Edison issued a statement suggesting that the proposed rate hike may not be high enough to meet all utility costs. Lynch said her proposed rate increase is large enough to avoid more rate increases.

A spokeswoman for Philip Angelides, state treasurer, said it was impossible for him to assess the impact of Lynch’s proposal because he doesn’t know what California is paying for electricity.

”We have not received information from the Department of Water Resources about what their revenues needs will be,” said Colleen Beamish, the treasurer’s spokeswoman.

The Davis administration has imposed strict secrecy surrounding purchases made by the Department of Water Resources.

The proposed rate hike, meanwhile, infuriated consumer advocates.

”This is no solution to anything but the utilities’ whining,” said Nettie Hoge, executive director of The Utility Reform Network in San Francisco, which opposes further rate hikes.

Hoge said the state’s primary problem is a dysfunctional power market. She urged the state to impose a windfall profits tax on power companies, seize their power plants, or both.

Harvey Rosenfield, president of the Foundation for Taxpayer & Consumer Rights, similarly urged the state to present power companies with an ultimatum: return overcharges and reduce rates within seven days or face the seizure of their plants.

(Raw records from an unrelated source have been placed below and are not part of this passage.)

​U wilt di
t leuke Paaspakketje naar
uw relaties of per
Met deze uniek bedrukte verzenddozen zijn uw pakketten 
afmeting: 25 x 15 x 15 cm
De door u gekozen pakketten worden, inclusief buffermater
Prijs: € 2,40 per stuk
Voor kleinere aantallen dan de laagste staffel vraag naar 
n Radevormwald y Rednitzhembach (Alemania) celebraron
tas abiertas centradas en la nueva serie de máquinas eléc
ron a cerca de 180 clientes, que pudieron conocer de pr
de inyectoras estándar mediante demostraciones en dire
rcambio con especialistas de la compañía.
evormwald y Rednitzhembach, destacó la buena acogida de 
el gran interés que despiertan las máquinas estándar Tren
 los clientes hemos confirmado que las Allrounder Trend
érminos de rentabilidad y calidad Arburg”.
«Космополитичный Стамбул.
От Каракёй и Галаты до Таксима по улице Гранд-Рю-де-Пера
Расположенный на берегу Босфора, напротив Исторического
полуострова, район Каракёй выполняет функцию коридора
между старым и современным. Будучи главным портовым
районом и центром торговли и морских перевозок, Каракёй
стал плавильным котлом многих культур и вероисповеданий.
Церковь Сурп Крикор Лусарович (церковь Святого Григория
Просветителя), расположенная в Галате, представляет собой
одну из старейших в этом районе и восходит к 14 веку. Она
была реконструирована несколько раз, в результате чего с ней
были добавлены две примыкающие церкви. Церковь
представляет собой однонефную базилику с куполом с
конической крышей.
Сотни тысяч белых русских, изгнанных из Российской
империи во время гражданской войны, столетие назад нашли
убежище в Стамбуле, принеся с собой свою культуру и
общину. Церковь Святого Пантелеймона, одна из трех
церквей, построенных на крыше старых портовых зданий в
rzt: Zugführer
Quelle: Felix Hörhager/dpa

Investors took a different view.

Stocks of all three investor-owned utilities surged. Shares of the parent companies of PG&E and Edison rose 30 percent, and Sempra Energy parent of SDG&E saw its shares rise 9 percent.

Bond analysts also were encouraged by the likelihood of a rate hike.

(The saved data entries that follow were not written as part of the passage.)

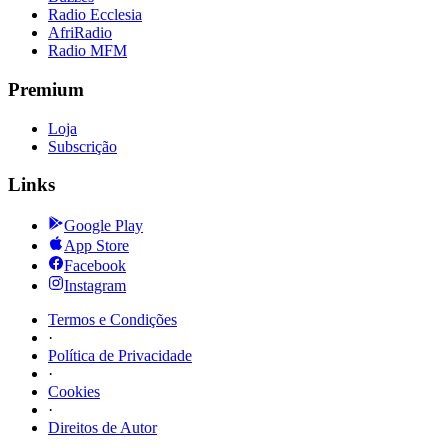
Radio Ecclesia
AfriRadio
Radio MFM
Premium
Loja
Subscrição
Links
Google Play
App Store
Facebook
Instagram
Termos e Condições
·
Política de Privacidade
·
Cookies
·
Direitos de Autor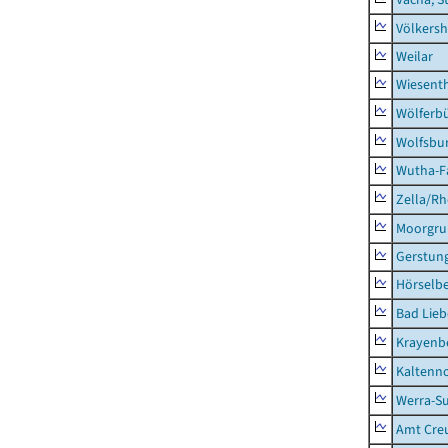
Völkers
Weilar
Wiesent
Wölferbü
Wolfsbu
Wutha-F
Zella/R
Moorgr
Gerstun
Hörselbe
Bad Lieb
Krayenb
Kaltenno
Werra-Su
Amt Creu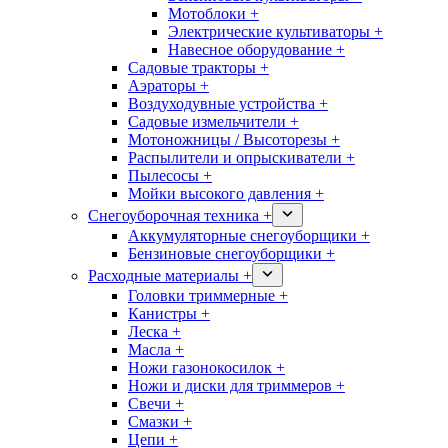
Мотоблоки +
Электрические культиваторы +
Навесное оборудование +
Садовые тракторы +
Аэраторы +
Воздуходувные устройства +
Садовые измельчители +
Мотоножницы / Высоторезы +
Распылители и опрыскиватели +
Пылесосы +
Мойки высокого давления +
Снегоуборочная техника +
Аккумуляторные снегоуборщики +
Бензиновые снегоуборщики +
Расходные материалы +
Головки триммерные +
Канистры +
Леска +
Масла +
Ножи газонокосилок +
Ножи и диски для триммеров +
Свечи +
Смазки +
Цепи +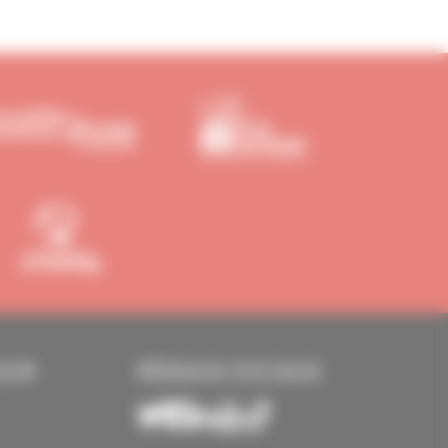
EUR
RÉSEAUX SOCIAUX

”It’s a positive step,” said Zane Mann, publisher of the California Municipal Bond Advisor, a newsletter.

”Positive because they are talking about realistic prices for consumers. I haven’t crunched the numbers but it sounds like a sizable sum of money.”

Lynch said her proposal would not increase the monthly bills of more than 45 percent of residential customers. Legislation in January exempted customers who use less than 130 percent of the ”baseline,” a minimum amount for residences that varies among climate zones.

The PUC president also wants to encourage conservation by giving the biggest rate increases to customers that use the most energy.

”Electricity hogs will need to pay more for the energy they use, especially this summer,” Lynch said.

The proposed rate increase is supported by two large business groups, the California Manufacturers and Technology Association and the California Chamber of Commerce.

Jack Stewart, CMTA president, said his group told Davis last week that a rate increase of 40 percent to 50 percent was needed. He said experts believe a rate hike of that size will encourage the 10 percent conservation in power use needed this summer.

”You need to get the financial side of it stabilized, so that everyone can be healthy going into what is going to be a very difficult summer,” Stewart said.

Alan Zaremberg, the chamber president, said a rate increase is needed to match retail rates paid by utility customers with the high cost of wholesale power.

”We think that without such a match there is a greater chance of the lights going out this summer,” Zaremberg said. ”Reliability is a key issue to the California economy.”

Nonetheless, some consumers wonder how California could have worked itself into such a mess.

”They told me it was the power of the future,” police Officer Sperry said of his all-electric home. ”I didn’t know it was the future of their profits. Sometimes I think we arrest the wrong thieves.”